Türk devletinin saldırılarına karşı Kürt halkının mücadele ve direnişine vurgu yapan Filiz Budak, "Elbette tüm saldırılara karşı Kürdistan Özgürlük Hareketi'nin güçlü bir mücadelesi, Önder Apo'nun ve Kürt halkının benzersiz bir direnişi vardır. Dolayısıyla halk mevcut saldırılardan korkmuyor ve saldırılara karşı mücadele ediyor. Önder Apo’nun yaşam felsefesi etrafında birleşen Kürt halkı, verdiği ağır bedellere rağmen önemli kazanımlar elde etmiştir. Yapılan anlaşmaların gelecek yüzyılları mahvedeceğini söylüyoruz ve Irak hükümeti bu kirli plana ortak olmamalıdır. Eğer AKP-MHP hükümeti bugün Ortadoğu'da Özgürlük Hareketi'ni zayıflatırsa Irak hükümeti de tamamen ortadan kalkacaktır” uyarısında bulundu.

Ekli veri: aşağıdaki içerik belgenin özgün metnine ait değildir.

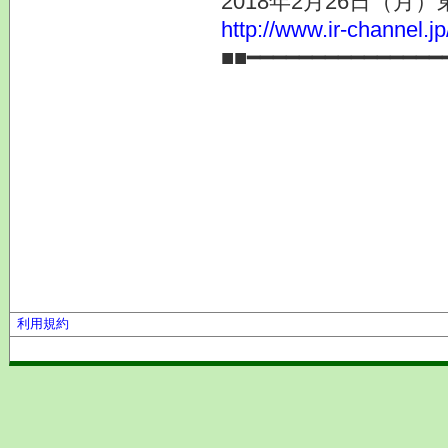
2018年2月26日（月
http://www.ir-channel.j
■■━━━━━━━━━━━━━━━
利用規約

Halklara faşizme karşı mücadele çağrısı

Sözlerinin sonunda mücadelenin güçlendirilmesi çağrısında bulunan Filiz Budak, "Çağrımız Ortadoğu'daki güçlerin, halkların ve milletlerin AKP-MHP iktidarının planlarına karşı mücadele etmeleridir. Söz konusu bu iktidarların planları kadınlar ve gençler için tehlike arz ediyor. Çünkü şeriatı getirmek istiyor. Kadın ve toplum olarak bunun farkına varmalı, kadının ve halkın özgürleşmesi ilkesine dayalı bir mücadeleyle bu saldırılara karşı durmalıyız. Devrimci halk mücadelesini güçlendirmek, özel savaşa, fiziki savaşa ve her türlü uygulamaya karşı durmak gerekiyor. Kadınlara ve bir bütünen topluma yönelik saldırılar aynı merkezden yapılıyor. Bu saldırılara karşı mücadele etmek bizi başarıya ulaştıracaktır" diyerek sözlerini noktaladı.